Published on 2 April 2014 Global

A U.K.-based global charity devoted to fighting hunger and injustice released a new study this week that predicts climate change will intensify global world hunger.

The study is called "Hot and Hungry," and was released on March 25 by Oxfam.

The report analyzes ten "gap areas" that measure a country's capability or incapability to fend for itself in a warming environment.

These areas include: social protection, food crisis aid, food stocks, gender, crop irrigation, crop insurance, weather monitoring, public agricultural investment, adaptation finance, and agricultural research.

"Climate change is the biggest threat to our chances of winning the fight against hunger," Winnie Byanyima, executive director of Oxfam International, said in a statement. "It could have grave consequences for what we all eat, but the world is woefully under-prepared for it."

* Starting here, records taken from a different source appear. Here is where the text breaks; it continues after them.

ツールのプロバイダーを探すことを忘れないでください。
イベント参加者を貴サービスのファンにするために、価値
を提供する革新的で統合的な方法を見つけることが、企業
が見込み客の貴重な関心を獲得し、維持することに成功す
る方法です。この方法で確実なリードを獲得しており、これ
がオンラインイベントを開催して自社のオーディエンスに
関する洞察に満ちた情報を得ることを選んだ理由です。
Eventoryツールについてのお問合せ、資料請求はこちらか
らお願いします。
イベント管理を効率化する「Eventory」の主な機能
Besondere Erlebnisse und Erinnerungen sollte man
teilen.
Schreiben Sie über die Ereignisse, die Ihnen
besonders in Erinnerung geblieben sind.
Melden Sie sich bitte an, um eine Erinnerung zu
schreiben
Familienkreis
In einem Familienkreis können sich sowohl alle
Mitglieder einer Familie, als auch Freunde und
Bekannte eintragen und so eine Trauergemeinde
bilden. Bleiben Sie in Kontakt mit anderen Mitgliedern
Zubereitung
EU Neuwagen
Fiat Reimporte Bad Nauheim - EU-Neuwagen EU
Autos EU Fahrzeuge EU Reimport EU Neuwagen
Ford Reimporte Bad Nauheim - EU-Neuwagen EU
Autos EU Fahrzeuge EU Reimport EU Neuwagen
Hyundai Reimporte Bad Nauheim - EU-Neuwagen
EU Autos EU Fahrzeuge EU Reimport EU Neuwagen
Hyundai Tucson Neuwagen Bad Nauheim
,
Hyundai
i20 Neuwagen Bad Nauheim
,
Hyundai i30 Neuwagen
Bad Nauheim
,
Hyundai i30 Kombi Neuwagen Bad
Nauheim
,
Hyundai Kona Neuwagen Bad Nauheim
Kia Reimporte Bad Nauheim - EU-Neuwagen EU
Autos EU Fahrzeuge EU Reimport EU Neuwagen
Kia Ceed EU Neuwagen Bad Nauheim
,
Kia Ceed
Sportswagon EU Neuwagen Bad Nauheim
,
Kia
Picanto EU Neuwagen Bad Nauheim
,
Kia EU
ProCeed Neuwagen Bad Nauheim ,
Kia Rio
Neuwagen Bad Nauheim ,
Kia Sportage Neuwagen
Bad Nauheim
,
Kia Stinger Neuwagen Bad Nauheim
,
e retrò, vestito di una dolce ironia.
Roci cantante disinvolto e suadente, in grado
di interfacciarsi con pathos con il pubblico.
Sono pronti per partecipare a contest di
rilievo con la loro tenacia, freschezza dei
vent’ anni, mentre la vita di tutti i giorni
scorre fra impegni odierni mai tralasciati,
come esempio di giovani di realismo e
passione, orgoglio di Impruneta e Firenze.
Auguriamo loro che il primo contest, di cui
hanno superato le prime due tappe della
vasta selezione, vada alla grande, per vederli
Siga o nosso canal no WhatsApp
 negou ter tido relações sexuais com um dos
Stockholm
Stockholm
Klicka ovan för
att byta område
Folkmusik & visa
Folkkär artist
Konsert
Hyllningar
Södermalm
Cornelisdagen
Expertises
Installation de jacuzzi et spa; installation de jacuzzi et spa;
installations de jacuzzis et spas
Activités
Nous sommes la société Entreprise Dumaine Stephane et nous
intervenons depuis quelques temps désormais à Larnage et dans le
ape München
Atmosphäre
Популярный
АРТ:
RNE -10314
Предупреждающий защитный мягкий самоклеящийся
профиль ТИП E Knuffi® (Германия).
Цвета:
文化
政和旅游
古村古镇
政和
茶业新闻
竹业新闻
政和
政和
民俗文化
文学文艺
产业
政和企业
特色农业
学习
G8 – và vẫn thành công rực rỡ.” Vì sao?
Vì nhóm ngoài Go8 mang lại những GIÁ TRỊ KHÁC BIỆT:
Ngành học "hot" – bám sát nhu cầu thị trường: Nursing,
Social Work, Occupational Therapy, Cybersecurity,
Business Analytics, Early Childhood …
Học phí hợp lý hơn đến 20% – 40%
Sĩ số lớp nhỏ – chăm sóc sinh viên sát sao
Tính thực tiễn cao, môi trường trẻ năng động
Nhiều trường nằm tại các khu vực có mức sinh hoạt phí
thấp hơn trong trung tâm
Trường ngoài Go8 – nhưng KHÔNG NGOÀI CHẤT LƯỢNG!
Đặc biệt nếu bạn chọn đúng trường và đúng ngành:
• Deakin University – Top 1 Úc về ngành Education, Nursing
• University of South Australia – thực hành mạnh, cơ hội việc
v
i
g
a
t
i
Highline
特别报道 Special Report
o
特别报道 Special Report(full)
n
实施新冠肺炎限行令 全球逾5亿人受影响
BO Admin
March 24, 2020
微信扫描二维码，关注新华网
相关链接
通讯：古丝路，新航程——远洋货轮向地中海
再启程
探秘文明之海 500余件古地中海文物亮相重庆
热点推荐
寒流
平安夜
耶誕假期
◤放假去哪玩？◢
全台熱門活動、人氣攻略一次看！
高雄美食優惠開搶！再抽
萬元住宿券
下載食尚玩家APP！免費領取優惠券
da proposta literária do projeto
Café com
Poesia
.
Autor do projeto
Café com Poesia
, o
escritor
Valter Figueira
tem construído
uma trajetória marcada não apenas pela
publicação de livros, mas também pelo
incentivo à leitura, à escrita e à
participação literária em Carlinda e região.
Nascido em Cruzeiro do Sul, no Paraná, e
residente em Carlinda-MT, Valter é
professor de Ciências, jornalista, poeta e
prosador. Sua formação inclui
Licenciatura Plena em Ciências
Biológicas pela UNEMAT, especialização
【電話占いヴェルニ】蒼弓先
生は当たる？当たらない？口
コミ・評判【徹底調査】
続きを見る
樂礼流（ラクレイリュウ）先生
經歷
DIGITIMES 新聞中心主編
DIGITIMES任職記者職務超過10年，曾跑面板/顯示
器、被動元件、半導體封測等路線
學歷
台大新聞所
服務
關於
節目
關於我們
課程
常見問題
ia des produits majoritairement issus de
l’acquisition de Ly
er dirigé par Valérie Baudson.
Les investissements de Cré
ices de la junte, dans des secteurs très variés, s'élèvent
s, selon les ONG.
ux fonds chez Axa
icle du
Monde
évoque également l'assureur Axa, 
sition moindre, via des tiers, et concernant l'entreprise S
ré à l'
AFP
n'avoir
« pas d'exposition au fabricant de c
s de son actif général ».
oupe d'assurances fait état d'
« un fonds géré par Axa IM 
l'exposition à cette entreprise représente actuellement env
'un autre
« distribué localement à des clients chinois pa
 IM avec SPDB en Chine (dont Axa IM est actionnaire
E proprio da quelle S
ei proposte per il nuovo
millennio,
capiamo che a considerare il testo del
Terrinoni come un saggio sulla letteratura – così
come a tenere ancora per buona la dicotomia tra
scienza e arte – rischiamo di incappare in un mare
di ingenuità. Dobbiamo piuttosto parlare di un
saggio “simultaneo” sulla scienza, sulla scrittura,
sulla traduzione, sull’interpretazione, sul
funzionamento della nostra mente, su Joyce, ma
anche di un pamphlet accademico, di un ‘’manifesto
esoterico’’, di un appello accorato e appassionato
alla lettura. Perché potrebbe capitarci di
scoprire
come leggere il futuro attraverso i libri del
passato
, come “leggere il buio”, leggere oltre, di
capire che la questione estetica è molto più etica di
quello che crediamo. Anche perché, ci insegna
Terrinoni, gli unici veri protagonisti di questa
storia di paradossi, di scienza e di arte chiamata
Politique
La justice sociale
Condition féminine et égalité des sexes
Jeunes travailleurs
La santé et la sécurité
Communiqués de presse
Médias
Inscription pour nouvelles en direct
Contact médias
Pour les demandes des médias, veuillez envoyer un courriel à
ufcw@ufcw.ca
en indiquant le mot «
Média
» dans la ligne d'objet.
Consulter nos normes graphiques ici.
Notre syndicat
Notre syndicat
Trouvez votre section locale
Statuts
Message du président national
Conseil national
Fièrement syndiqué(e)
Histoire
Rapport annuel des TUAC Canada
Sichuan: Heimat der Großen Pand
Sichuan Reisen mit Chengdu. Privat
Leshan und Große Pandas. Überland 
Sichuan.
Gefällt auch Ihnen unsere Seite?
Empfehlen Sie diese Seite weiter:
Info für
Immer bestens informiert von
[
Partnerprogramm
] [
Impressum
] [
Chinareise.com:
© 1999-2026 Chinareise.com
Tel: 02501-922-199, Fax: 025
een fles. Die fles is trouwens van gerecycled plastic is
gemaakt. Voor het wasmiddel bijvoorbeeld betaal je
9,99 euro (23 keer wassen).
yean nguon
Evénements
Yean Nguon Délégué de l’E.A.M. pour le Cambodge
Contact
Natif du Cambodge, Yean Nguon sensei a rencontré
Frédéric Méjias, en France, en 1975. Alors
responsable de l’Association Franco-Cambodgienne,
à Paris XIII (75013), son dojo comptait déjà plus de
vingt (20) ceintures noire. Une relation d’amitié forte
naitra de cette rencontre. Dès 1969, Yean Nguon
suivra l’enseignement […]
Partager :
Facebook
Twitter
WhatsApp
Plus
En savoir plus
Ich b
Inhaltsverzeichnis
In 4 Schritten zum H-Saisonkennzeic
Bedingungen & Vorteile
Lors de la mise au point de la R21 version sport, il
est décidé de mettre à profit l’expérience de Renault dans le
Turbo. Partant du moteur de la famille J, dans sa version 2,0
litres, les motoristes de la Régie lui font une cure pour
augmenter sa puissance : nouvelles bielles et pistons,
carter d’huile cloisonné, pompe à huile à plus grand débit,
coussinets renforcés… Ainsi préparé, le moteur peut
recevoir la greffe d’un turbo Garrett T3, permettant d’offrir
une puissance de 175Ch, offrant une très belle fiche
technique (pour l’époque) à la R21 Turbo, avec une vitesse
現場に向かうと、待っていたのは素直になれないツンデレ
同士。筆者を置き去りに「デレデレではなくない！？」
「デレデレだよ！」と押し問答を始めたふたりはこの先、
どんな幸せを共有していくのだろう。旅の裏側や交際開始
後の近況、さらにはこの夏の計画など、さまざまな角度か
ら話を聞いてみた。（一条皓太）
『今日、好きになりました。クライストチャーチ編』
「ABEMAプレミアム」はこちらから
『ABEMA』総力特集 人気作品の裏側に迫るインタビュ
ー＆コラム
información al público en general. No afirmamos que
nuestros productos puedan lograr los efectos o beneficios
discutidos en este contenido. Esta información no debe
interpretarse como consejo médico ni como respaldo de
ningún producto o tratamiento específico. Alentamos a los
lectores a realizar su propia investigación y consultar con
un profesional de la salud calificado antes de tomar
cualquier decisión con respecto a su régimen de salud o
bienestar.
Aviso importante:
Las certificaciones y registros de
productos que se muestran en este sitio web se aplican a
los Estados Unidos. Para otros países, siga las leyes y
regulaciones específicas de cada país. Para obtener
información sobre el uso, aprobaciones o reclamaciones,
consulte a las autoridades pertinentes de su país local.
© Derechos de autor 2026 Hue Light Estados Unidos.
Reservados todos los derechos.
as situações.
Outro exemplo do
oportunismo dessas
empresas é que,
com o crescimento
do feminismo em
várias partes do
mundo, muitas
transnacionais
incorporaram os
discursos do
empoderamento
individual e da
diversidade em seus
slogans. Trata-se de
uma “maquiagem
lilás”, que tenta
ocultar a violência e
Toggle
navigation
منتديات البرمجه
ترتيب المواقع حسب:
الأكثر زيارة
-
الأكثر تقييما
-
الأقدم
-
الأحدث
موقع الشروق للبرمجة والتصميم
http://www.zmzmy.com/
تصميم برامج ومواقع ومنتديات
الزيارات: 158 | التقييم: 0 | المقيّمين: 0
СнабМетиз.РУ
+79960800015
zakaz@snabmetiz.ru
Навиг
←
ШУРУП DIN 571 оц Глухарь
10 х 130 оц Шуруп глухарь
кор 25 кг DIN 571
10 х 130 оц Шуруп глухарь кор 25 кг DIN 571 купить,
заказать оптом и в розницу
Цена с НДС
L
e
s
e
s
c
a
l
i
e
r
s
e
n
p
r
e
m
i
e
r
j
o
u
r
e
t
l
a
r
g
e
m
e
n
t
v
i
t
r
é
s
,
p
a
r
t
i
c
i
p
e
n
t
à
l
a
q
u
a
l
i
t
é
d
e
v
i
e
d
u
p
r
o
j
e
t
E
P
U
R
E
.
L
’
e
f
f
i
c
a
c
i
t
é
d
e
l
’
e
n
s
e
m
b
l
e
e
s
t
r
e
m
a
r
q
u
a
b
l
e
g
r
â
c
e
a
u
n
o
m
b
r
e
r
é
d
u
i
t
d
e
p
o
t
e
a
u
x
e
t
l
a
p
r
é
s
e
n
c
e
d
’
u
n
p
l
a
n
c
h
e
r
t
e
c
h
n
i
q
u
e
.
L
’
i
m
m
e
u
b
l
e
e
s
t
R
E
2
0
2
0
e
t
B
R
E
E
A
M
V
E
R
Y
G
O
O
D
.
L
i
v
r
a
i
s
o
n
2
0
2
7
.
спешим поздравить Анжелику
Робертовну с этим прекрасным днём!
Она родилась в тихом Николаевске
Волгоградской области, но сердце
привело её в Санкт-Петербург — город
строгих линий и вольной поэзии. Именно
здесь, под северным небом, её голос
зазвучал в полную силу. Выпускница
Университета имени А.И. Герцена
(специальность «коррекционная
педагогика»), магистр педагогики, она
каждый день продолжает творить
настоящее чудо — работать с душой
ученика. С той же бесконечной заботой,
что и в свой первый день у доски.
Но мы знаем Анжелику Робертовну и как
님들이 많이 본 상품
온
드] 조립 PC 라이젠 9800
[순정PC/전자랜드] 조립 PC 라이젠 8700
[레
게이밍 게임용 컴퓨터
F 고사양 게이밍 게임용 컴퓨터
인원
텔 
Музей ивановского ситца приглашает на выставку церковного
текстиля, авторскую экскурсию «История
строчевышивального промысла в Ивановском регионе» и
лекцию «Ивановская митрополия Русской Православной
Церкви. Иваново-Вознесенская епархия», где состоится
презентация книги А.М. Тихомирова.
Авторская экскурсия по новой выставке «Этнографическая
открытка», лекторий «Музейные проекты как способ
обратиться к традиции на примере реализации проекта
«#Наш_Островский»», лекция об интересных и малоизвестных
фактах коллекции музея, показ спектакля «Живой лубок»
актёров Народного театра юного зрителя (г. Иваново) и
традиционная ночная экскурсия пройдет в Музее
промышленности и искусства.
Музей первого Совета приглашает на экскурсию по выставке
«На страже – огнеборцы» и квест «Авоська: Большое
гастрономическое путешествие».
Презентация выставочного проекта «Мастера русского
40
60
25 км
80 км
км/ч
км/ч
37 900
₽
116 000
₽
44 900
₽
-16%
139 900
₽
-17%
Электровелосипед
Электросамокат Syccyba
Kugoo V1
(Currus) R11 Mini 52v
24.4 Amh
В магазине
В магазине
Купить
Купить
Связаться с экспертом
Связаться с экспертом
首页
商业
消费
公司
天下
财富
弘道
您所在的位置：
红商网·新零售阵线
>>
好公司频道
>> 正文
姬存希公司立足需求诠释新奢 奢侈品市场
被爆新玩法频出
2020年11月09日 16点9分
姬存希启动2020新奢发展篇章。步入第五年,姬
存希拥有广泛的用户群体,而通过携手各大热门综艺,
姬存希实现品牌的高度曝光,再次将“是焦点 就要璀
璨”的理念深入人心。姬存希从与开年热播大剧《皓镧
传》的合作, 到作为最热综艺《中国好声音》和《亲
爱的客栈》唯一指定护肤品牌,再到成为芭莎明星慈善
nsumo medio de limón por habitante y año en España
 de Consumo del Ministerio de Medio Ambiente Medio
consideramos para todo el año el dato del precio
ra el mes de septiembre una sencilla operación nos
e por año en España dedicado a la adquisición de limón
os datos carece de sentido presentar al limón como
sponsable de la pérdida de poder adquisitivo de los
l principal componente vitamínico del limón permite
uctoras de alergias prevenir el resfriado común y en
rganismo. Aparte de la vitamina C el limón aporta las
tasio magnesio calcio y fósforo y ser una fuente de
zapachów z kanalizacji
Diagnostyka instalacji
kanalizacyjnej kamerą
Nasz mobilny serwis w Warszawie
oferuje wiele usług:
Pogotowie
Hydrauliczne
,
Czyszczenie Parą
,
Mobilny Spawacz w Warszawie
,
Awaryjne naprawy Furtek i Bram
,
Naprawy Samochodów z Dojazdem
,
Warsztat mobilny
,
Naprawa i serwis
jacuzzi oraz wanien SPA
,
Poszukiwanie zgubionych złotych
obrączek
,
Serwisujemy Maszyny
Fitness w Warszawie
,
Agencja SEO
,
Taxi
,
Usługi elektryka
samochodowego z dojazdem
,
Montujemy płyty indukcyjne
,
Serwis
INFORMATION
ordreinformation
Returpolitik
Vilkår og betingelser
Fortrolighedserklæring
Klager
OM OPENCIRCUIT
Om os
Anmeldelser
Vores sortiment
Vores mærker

The report shows that poorer countries already dealing with food uncertainties, as they won't be as prepared as other countries to adapt to changing climates. They will also be more susceptible to the agricultural impact climate changes will have on locations.

Smaller changes like increases in temperature and instable rainfall patterns are already having an impact on agricultural yields, according to the study.

If changes in human behavior don't happen quick, reduced crop yields, increased food prices, hunger, famine, and drought can all be expected sooner rather than later. Unemployment in the agricultural sector due to declining harvest has also been predicted.

Oxfam's report was released six days before the Intergovernmental Panel on Climate Change, which is set to issue to their latest report soon.

The new report is expected to forecast a 2 percent decrease in food production each decade, mainly due to climate change and the fact that food demand increases 14 percent each decade.